Start of Document passage

Spain’s consultancy racket: How firms won tenders with fake proposals
A probe has found that a group of companies, including Deloitte and KPMG, worked like a cartel to divvy up contracts and leave other competitors out of the game
The email that Leandro A. sent to an employee on December 15, 2009 is surprising for its clarity: no slang and no attempt to hide what he wants done. Leandro, a director from the consultancy firm 97S&F, is asking for help to win a contract with the City Hall in Bilbao, northern Spain. “We need to do three different proposals so that they give it to us,” he writes. “We have to do our one nicely and well… And another two to cover us. We’ll use [consultancy firm] Deloitte and another company. First do the hours document in a proposal format. Then you have to come up with two losing proposals, I think I’m being clear.”
Leandro couldn’t have been clearer. The employee, who complies with the instructions with similar diligence, later writes to a colleague from Regio, another consultancy firm. “We will send the proposals with the minimal content to protect the corporate reputation, because for the negotiated contracts we have to present proposals that are a bit of a joke.”
The CNMC watchdog has proposed sanctions totaling €47 million for a total of 22 consultancies for “very serious” infractions
These and thousands of other emails form part of an investigation by Spain’s National Commission of Markets and Competition (CNMC) watchdog, which has discovered that for at least a decade, a group of consultancy firms has been working like a cartel to share out the allocation of public contracts, leaving other competitors in the cold.
Although they were active in the scheme, 97S&F is at the back of the line in the sector, and as such is facing small fines for its actions. Three of the big firms, however, are a step from having to pay multi-million sums for anti-competitive practices: Deloitte (€17.2 million), PwC (€10.4 million) and KPMG (€10.2 million). The CNMC has proposed sanctions totaling €47 million to 22 consultancies for “very serious” infractions. The proposals by the watchdog, which can be appealed by the firms in question, also include their being banned from working for Spain’s public administrations, but does not specify for how long this would be.

End of Document passage

Repeat the consultancy article starting with "Leandro couldn’t have" and going on through "in the cold.", swapping "watchdog" for "regulator".

Start of Data excerpt

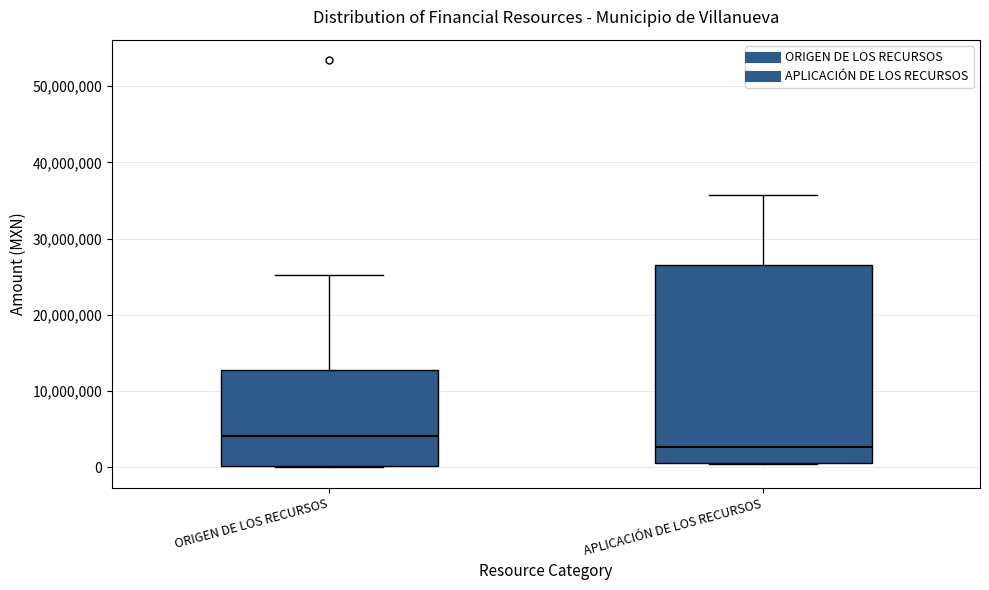

Reading left to right, transcribe this box plot: for each box, give where its median line is, the range the box spans, and where its two whiskers end, as read against the y-axis. The values are not printed on the chart, so give them approximately, as read against the axis.

ORIGEN DE LOS RECURSOS: median 4000000, box 0 to 13000000, whiskers 0 to 25000000
APLICACIÓN DE LOS RECURSOS: median 3000000, box 1000000 to 27000000, whiskers 0 to 36000000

End of Data excerpt

* [Task response]:
Leandro couldn’t have been clearer. The employee, who complies with the instructions with similar diligence, later writes to a colleague from Regio, another consultancy firm. “We will send the proposals with the minimal content to protect the corporate reputation, because for the negotiated contracts we have to present proposals that are a bit of a joke.”
The CNMC regulator has proposed sanctions totaling €47 million for a total of 22 consultancies for “very serious” infractions
These and thousands of other emails form part of an investigation by Spain’s National Commission of Markets and Competition (CNMC) regulator, which has discovered that for at least a decade, a group of consultancy firms has been working like a cartel to share out the allocation of public contracts, leaving other competitors in the cold.